Working data section start
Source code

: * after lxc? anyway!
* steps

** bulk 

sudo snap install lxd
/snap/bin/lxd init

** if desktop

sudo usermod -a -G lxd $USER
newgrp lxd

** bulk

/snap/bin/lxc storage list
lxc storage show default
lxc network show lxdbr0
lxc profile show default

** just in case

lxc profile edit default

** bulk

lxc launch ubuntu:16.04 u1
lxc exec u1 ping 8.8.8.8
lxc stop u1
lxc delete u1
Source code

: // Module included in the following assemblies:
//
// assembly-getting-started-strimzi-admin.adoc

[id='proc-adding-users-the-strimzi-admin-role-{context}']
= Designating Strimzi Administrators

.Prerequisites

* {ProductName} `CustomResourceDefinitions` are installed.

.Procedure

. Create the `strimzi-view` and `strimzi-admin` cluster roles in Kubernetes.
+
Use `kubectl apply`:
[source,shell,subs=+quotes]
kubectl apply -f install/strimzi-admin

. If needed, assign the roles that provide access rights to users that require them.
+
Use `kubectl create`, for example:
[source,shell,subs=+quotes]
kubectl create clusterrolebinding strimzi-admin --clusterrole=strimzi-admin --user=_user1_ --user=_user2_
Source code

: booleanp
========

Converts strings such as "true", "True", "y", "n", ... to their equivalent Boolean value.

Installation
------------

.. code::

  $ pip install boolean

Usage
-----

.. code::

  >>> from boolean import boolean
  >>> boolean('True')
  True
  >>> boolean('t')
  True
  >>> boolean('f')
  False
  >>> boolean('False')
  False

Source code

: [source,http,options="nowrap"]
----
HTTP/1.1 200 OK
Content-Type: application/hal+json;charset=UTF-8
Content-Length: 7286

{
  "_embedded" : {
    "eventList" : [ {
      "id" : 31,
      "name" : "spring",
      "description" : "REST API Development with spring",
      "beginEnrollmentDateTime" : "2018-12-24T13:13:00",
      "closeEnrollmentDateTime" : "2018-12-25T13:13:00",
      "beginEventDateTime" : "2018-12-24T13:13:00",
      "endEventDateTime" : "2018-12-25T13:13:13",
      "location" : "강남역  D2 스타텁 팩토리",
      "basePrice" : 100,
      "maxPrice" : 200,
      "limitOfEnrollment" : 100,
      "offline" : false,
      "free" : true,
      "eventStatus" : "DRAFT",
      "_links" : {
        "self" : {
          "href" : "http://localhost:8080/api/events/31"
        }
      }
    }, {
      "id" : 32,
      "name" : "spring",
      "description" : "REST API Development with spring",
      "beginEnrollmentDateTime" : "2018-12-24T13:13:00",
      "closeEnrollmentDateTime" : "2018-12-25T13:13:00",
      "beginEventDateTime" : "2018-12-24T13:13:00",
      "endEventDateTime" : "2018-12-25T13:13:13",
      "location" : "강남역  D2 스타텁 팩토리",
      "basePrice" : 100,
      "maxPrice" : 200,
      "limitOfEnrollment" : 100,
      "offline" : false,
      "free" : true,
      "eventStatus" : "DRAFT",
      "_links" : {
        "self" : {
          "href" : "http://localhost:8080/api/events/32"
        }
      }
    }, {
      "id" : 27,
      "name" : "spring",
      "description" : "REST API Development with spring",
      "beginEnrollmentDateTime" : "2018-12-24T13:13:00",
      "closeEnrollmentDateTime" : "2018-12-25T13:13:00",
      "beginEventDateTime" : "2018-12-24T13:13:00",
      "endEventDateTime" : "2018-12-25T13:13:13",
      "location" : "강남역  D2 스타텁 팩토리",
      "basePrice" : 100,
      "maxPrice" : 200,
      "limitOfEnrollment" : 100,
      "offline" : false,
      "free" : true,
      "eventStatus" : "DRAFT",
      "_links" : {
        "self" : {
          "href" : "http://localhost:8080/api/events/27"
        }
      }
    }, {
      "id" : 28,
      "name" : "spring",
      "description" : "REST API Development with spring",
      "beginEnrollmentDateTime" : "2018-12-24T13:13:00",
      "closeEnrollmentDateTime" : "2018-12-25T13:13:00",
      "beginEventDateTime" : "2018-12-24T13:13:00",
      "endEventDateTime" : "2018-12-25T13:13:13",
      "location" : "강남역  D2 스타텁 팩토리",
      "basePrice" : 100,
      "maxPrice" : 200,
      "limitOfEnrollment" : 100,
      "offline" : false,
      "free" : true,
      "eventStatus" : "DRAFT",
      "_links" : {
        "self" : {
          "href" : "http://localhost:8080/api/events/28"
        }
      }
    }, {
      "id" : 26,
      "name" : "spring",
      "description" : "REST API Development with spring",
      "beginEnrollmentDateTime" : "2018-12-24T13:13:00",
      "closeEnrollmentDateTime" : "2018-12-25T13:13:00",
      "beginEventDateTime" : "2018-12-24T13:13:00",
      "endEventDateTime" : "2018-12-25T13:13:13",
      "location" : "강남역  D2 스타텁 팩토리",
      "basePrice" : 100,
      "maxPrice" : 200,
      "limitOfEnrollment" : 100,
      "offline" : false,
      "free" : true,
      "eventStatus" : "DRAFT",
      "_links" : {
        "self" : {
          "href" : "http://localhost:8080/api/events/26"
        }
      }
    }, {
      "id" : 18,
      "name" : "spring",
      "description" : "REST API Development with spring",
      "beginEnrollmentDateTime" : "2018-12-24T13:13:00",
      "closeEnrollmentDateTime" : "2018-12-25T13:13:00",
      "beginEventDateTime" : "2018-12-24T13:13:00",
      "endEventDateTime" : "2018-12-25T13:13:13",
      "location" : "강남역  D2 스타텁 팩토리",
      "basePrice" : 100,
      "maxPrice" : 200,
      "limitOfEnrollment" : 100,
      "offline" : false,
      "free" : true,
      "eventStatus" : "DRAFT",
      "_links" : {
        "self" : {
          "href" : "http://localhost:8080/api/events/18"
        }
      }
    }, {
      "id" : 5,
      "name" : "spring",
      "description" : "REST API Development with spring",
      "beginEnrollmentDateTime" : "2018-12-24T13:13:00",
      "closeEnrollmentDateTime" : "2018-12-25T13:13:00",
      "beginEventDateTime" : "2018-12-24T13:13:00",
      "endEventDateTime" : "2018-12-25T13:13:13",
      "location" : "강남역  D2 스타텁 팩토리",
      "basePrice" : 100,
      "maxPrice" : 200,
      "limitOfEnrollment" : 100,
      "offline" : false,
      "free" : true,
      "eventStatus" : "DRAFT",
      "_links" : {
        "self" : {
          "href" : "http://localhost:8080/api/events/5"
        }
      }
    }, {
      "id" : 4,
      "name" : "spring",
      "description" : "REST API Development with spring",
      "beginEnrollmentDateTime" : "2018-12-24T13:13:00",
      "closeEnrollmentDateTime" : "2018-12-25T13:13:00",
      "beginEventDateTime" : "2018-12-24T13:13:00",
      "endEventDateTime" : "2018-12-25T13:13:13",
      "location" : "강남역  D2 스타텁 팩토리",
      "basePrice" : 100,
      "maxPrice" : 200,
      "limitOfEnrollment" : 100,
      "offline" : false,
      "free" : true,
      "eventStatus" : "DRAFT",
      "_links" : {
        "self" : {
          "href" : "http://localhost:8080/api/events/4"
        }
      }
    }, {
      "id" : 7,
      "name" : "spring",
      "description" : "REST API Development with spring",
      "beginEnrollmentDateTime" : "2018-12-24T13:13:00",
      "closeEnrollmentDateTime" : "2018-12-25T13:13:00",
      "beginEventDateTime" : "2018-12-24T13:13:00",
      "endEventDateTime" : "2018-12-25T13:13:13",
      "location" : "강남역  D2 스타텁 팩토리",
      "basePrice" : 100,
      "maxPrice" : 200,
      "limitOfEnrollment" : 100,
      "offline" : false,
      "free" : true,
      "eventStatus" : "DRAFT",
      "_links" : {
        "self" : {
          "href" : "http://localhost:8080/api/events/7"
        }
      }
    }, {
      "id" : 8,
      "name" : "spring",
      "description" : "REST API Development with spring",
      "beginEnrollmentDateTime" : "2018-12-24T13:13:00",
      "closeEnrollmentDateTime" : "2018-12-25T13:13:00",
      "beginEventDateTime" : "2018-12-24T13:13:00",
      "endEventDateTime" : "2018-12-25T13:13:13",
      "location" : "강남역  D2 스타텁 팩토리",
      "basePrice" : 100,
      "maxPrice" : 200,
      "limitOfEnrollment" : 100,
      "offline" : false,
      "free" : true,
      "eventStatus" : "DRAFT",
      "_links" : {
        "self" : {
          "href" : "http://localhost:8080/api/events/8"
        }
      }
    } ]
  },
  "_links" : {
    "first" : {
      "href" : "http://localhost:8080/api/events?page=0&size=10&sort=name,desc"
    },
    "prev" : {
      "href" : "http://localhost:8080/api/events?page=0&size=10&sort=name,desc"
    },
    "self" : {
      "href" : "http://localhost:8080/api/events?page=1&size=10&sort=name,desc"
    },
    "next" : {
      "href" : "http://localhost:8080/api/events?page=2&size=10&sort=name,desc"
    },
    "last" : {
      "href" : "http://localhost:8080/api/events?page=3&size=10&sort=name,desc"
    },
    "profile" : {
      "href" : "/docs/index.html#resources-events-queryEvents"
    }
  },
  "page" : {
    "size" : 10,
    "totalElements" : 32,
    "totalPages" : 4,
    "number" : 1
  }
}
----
Working data section end
§ **Job**
Say how many lines of the records include the word "show", and give nothing but the number.

§ **Task output**
3